[Plain-text document sources]
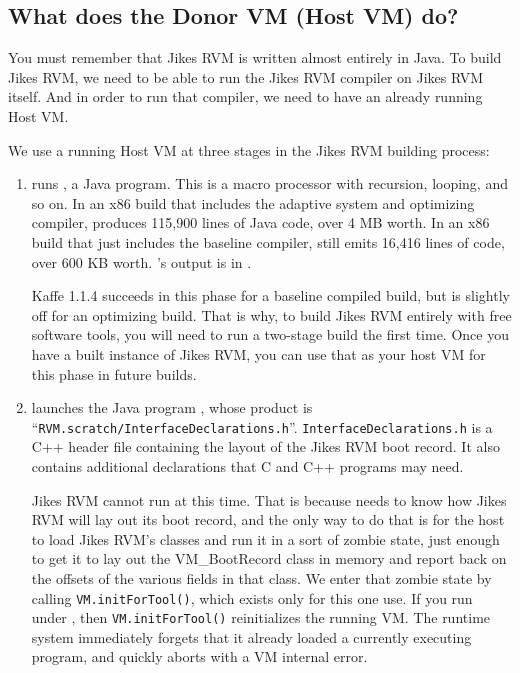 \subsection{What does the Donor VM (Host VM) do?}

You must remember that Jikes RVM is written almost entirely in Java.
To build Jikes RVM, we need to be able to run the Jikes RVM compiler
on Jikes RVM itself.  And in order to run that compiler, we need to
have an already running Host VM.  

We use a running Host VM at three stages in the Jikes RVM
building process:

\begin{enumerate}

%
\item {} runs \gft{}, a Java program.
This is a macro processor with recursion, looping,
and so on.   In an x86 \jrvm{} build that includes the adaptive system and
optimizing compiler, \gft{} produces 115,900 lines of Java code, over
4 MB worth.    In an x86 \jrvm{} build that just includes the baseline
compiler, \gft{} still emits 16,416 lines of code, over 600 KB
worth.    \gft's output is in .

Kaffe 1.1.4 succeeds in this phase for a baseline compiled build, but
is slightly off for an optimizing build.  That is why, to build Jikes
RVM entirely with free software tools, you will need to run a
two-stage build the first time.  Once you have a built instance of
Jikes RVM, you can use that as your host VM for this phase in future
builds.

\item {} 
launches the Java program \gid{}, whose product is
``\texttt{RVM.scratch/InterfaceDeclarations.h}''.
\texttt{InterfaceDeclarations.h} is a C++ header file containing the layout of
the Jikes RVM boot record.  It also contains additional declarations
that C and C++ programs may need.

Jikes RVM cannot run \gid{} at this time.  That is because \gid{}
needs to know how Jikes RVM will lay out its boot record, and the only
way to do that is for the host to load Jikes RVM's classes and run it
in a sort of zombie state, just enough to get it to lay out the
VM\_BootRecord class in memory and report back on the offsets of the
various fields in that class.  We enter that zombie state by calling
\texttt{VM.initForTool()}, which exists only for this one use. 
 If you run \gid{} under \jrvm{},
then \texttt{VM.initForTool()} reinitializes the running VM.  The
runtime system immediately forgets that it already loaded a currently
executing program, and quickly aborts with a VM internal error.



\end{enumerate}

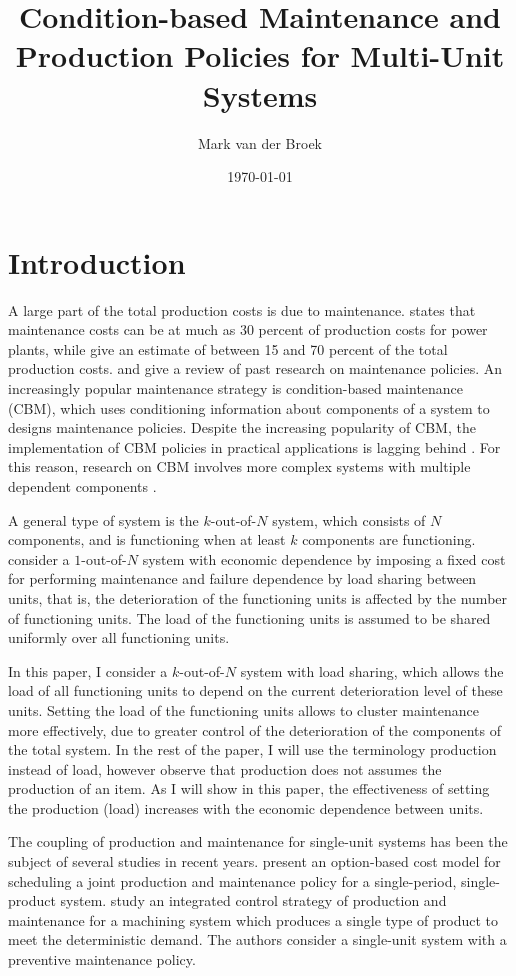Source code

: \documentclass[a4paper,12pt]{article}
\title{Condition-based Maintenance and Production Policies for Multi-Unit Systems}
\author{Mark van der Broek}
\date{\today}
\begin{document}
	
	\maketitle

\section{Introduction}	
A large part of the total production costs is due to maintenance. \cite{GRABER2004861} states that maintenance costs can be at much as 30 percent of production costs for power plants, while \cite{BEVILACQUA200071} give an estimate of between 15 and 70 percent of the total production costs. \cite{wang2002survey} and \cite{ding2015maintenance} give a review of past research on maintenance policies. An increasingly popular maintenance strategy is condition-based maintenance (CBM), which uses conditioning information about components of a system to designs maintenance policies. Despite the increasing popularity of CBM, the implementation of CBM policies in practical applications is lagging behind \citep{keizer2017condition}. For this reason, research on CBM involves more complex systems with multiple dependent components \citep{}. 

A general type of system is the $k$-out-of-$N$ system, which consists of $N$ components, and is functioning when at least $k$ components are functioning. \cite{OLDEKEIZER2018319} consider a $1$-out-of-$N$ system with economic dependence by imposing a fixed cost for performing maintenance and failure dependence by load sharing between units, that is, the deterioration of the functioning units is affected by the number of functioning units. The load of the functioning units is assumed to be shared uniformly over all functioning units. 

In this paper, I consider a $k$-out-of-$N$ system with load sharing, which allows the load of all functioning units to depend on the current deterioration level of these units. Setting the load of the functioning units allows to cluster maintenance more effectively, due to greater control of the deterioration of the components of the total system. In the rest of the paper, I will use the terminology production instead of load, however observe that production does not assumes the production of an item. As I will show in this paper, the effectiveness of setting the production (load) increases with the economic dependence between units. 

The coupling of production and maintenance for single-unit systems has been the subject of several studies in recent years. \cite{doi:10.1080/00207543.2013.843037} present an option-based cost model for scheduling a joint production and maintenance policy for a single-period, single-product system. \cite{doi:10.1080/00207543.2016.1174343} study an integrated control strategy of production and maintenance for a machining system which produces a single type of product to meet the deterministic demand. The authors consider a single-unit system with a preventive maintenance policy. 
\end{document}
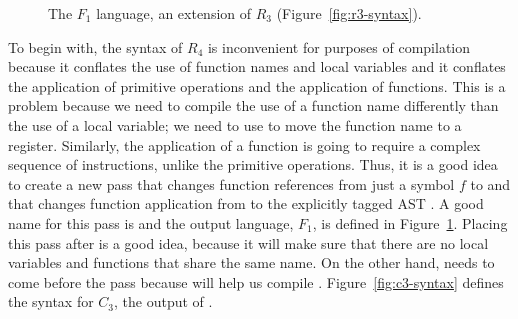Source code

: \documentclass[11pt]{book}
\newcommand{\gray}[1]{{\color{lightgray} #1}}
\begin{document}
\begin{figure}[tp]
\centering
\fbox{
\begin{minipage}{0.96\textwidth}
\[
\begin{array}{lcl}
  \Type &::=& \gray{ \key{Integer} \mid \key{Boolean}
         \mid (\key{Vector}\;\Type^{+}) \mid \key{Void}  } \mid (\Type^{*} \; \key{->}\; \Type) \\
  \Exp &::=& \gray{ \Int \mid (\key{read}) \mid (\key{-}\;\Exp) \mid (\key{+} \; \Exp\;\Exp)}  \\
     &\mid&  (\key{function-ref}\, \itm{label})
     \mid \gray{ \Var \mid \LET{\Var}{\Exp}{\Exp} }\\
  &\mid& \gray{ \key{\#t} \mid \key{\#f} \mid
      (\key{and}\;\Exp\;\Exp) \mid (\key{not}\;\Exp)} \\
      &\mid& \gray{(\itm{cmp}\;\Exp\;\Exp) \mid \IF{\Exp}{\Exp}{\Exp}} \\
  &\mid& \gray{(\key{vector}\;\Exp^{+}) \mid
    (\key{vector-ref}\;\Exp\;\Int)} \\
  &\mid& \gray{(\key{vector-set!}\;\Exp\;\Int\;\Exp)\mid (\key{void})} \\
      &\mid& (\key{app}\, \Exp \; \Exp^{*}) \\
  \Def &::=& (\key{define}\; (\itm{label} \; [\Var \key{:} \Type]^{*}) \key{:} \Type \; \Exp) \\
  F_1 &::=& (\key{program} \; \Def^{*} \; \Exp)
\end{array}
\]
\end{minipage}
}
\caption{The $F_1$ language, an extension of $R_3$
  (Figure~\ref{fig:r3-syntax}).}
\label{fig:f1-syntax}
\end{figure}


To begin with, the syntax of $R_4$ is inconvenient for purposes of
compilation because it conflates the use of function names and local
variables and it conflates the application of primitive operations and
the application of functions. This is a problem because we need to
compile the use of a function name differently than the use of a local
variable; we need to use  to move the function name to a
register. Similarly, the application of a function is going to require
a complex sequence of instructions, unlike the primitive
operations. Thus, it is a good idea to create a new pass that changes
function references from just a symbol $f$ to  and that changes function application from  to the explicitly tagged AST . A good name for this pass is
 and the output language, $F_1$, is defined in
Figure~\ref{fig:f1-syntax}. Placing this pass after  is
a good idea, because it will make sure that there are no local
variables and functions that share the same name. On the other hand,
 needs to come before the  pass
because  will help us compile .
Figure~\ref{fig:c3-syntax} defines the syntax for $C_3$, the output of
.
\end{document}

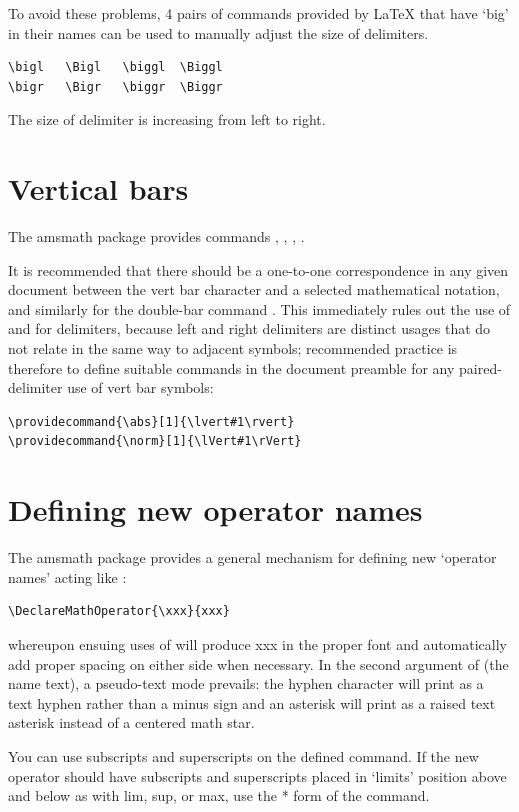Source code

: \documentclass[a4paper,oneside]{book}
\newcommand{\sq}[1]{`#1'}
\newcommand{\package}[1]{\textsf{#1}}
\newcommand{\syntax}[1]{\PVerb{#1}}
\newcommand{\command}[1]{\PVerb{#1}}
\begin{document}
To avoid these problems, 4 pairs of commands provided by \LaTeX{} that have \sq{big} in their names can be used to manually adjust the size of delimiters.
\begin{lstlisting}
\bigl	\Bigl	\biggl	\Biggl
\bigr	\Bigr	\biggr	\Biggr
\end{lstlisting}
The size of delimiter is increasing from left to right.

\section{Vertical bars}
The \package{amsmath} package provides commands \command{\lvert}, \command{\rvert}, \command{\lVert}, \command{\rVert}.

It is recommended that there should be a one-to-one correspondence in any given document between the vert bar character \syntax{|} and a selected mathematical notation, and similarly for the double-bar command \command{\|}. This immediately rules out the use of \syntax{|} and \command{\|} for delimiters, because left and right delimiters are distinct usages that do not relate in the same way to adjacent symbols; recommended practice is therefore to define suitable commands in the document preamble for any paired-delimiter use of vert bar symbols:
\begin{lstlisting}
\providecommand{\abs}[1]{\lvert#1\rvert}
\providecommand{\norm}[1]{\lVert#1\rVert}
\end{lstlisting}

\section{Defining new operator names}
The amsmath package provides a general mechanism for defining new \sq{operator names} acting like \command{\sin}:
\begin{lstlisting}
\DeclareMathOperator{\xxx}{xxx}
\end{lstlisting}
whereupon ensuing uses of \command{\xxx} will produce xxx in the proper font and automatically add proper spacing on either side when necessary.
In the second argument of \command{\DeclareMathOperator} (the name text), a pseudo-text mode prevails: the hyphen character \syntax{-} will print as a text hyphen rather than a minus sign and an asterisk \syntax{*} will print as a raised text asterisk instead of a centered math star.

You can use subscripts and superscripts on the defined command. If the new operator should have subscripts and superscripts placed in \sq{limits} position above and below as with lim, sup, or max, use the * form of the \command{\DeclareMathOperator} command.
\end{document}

* _Problem to solve_
Looking at the entries, work out how many lines include the word "from" and give the number by itself.

* _Task answer_
2